The Microchip Race: A Look at Samsung’s Goal to Dominate the Global Microchip Industry

Currently sitting at the top of the world in memory chip production with an annual revenue of $22 billion, Samsung has set sights on its next horizon: dominating the microchip manufacturing industry. On October 7, Samsung confirmed that it will commence manufacturing the world’s most advanced logic microprocessors, or microchips, based on its new three-nanometer transistor design in 2022. It also announced a plan to mass-produce two-nanometer chips starting in 2025. 

Samsung’s entry into the microchip industry comes as the latest of Chairman Lee Jae-yong’s reforms seeking to position Samsung strategically in a rapidly shifting semiconductor market. Following his release from prison last August after a scandal ending on charges of bribery and embezzlement, Lee—the scion of the Lee family that founded Samsung in 1938—has taken full control over the company from his late father Lee Kun-hee. The innovation and development of sub-five nanometers microchips comes as the younger Lee’s attempts to make Samsung his own. Thus far, furthermore, Lee has proven no miser—the company forecasts that it will invest $37 billion in the venture in hopes of sparking innovation and attracting new business partners.

Historically, Samsung has been a conglomerate company.

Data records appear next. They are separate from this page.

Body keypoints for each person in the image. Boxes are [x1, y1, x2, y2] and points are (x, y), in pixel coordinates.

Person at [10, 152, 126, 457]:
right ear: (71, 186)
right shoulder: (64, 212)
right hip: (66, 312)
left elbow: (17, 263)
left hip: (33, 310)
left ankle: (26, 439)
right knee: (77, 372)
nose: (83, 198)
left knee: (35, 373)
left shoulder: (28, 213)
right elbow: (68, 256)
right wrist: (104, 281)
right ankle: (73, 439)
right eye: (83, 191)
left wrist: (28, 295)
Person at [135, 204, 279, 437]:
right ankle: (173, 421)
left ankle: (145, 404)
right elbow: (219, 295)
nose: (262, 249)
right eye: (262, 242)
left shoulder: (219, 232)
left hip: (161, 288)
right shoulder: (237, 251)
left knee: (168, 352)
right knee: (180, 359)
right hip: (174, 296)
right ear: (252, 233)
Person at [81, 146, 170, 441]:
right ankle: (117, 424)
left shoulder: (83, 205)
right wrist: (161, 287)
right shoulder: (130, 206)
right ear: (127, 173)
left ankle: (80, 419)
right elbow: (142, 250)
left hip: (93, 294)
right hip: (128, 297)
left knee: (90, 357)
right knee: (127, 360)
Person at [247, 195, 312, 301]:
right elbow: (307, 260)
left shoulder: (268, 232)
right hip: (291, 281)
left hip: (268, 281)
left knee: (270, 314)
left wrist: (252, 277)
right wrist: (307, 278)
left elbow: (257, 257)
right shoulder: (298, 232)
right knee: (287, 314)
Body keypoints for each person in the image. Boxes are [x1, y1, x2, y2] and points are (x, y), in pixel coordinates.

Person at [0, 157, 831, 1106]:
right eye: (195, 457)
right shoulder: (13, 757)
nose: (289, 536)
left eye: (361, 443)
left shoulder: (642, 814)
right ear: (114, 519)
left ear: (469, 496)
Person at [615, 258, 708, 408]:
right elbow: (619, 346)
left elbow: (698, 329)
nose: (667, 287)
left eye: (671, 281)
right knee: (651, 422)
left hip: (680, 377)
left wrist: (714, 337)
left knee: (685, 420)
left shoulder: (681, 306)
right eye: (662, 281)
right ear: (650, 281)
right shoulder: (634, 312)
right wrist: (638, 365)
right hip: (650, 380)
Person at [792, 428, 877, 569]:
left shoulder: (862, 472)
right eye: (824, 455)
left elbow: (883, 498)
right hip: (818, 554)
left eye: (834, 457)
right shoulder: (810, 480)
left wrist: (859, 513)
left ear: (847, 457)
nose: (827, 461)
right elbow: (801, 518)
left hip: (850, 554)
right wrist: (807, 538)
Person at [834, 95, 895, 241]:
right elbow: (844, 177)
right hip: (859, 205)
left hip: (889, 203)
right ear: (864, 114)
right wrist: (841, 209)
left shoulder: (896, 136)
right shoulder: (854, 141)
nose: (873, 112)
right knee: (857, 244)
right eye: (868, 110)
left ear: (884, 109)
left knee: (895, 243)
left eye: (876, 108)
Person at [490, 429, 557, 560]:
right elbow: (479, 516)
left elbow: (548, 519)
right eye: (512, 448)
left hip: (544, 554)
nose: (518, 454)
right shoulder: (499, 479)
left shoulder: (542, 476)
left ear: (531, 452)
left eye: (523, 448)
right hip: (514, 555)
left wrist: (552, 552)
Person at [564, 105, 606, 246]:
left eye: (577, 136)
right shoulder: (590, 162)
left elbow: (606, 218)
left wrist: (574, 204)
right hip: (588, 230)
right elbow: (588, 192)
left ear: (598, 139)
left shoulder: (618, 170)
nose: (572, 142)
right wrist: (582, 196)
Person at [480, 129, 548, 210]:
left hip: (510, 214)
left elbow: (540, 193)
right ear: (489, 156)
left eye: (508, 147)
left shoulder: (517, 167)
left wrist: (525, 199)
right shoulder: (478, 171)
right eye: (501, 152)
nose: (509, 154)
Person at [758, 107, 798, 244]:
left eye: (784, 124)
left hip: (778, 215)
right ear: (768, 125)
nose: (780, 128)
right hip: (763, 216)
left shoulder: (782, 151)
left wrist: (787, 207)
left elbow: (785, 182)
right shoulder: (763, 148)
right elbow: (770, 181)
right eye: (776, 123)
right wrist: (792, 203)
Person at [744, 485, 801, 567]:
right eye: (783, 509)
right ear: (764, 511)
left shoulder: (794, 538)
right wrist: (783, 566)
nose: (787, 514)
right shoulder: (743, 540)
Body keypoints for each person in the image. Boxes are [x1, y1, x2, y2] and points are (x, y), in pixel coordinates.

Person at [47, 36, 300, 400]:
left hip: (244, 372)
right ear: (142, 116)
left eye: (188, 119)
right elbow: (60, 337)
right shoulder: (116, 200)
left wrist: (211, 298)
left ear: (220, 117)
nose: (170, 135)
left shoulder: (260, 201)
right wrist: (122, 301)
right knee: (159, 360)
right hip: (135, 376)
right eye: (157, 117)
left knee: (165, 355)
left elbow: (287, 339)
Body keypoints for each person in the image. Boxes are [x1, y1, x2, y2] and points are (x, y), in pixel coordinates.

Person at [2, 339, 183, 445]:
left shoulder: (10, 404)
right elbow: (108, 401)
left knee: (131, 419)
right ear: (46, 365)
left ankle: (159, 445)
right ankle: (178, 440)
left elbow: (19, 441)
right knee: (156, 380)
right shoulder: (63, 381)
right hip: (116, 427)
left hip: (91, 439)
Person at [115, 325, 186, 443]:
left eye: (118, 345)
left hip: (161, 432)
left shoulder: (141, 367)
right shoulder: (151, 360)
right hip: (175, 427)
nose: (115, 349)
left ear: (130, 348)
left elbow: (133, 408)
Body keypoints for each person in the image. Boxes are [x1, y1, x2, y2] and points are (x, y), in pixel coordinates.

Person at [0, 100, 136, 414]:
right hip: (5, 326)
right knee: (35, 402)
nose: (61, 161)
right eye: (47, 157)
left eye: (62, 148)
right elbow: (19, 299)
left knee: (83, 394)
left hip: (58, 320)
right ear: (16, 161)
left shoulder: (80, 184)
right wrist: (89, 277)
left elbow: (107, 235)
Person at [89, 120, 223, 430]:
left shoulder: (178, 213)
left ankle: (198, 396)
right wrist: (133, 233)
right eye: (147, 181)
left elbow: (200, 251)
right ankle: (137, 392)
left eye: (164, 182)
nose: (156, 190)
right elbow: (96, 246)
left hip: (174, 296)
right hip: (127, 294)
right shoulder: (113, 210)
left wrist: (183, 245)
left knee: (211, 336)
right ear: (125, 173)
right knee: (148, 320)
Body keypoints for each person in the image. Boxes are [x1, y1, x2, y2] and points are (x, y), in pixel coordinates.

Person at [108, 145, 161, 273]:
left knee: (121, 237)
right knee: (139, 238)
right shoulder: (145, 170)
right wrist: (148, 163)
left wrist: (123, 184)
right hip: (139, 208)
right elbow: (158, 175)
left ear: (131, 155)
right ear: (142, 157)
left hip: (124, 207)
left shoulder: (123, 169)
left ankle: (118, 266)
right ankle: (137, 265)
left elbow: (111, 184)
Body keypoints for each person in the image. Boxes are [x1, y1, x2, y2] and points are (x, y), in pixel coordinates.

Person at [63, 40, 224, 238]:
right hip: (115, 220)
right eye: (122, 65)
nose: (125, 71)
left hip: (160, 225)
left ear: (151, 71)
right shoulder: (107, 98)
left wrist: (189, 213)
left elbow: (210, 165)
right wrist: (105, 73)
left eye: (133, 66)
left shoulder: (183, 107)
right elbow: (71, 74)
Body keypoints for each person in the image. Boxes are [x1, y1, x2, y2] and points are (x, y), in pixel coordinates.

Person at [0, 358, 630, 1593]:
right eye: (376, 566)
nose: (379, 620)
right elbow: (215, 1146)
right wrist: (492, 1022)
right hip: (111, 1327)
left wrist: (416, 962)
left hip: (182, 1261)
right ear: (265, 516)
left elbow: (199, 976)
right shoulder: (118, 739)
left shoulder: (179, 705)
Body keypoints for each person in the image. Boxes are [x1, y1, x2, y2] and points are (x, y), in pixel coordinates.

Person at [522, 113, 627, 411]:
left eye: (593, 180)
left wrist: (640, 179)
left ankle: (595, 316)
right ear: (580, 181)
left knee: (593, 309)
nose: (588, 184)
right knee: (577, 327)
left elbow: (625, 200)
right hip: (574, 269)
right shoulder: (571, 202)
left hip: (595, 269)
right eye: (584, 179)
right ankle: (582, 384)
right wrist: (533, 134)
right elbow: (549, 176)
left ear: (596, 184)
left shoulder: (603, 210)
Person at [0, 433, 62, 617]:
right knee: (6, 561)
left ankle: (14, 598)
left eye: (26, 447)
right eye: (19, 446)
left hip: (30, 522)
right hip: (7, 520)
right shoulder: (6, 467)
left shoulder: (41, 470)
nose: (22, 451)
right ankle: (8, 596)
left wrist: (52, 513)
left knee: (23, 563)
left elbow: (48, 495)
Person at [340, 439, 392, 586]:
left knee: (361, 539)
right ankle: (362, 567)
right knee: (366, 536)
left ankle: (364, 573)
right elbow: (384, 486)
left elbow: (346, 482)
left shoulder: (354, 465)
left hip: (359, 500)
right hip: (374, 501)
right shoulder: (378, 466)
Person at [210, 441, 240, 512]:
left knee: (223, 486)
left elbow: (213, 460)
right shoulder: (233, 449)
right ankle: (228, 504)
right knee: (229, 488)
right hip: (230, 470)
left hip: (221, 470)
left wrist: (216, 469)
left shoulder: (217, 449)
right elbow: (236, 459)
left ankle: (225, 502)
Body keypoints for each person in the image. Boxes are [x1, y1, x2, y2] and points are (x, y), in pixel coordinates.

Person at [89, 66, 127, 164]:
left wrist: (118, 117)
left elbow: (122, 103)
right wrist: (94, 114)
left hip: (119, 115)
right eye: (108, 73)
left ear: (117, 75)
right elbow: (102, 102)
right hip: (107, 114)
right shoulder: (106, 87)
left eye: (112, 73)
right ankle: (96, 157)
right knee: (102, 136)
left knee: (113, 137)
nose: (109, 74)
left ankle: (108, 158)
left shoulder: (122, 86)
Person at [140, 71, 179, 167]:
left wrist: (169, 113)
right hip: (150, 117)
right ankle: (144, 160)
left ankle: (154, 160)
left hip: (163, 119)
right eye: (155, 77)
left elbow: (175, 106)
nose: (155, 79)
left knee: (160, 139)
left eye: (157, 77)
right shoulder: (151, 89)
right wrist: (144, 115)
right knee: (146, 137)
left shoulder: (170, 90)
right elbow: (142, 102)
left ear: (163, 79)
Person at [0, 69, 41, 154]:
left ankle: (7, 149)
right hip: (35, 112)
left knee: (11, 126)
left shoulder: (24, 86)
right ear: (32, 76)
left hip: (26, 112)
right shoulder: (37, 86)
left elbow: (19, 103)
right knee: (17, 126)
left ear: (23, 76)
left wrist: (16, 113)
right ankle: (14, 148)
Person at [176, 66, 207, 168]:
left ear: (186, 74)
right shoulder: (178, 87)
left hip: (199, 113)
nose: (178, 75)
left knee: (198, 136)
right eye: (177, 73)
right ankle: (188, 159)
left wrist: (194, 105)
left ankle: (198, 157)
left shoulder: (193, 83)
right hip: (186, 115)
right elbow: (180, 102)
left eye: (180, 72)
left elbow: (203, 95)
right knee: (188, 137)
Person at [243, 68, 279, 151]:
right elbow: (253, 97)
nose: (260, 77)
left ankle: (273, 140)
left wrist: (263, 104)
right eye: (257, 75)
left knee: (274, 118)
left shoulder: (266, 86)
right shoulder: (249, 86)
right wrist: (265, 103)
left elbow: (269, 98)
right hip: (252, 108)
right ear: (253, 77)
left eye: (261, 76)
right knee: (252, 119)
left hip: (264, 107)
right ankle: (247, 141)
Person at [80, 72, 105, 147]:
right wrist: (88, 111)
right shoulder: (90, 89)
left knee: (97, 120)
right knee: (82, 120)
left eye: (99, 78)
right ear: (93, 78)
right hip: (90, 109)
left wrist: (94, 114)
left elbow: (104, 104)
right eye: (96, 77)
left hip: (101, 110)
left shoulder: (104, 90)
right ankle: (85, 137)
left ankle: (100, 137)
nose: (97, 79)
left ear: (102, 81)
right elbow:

It can be roughly separated into the software department, which produces appliances and phones, and the hardware department, which produces chips. Within the hardware department, Samsung has dominated the production of memory chips. In recent years, however, Samsung has significantly underperformed; its shares have traded far below its peers. Lee’s investment in microchips seeks to reverse this trend. His vision seeks to control a big slice of the fast-growing market for non-memory chips, which account for 70 percent of the $550 billion global semiconductor market. In his recent entry, Lee aims to curate within microchip sectors an empire akin to the 40-percent market share that Samsung enjoys in memory chip sectors.  

Such moves, however, come at a price—Lee’s commitments pit Samsung against two of the world’s largest chipmaking powerhouses: Taiwan Semiconductor Manufacturing Company (TSMC) and Intel. While TSMC is also set to put its 3-nanometer tech into mass production in the second half of 2022, Intel has a more ambitious plan to produce two-nanometer chips in 2024, which will put it ahead of both Samsung and TSMC. Both companies are each pouring billions into building and expanding semiconductor facilities. The semiconductor business is poised for a showdown—and Samgsung has launched itself into battle.

For all its corporate zeal, Samsung faces some significant disadvantages. First, TSMC has partnered with Apple, Advanced Micro Devices (AMD), and other major tech companies; in 2016, Apple moved all its business for the A-series processor for the iPhone to TSMC. It is not hard to believe that Samsung’s lack of similar partnerships—and its resulting customer bases—places the company at a severe disadvantage. Second, Intel CEO Pat Gelsinger unexpectedly shared in early 2021 that his company would be partnering with TSMC to produce CPUs for data center customers, among other constituencies. This partnership could potentially further advantage Samsung’s rivals. Third, in the past year, the world has suffered from a critical global chip shortage that has catapulted semiconductor production to the top of national agendas. Amidst such shortages, many argue that Samsung failed to make big strategic decisions and delayed investments while competitors charged ahead. Even in the wake of Lee’s announcement, Samsung’s lethargy has continued. Samsung currently occupies just 15 percent of the foundry market, compared with TSMC’s more than 50 percent. The company has its work cut out.

But Samsung is not without advantages. As China’s tension with the West continues to rise, the East Asian superpower has also continued to increase its military presence in the Taiwan region. This encroachment has elicited great fear over the Taiwan-based TSMC’s future. Many firms have already begun to cut their connections with the Taiwanese company, weary of tensions escalating further. TSMC’s rivals, including Samsung, are the biggest beneficiaries of such shifts. Additionally, Samsung also has investors from various tech companies, including Tesla, an automobile company, and Nvidia, an American chip designer. These companies could potentially supercharge the customer base for Samsung’s products. Finally, with the past year’s global chip shortages and the demand for microchips still on the rise, Samsung has great potential to assert itself profitably. In fact, according to its quarterly reports, the company’s profits from chips for the last quarter have already risen to a three-year high. 

If Samsung succeeds in reaching its microchip goal, it will make a significant impact on South Korea’s economy, whose president justified Lee’s parole as being in the national interest. It will also impact the global semiconductor industry amidst a historic global chip shortage. While the future of Samsung’s expansion into the semiconductor market is uncertain, Samsung’s entry will catalyze a step forward for semiconductor technology—no matter which company wins the race.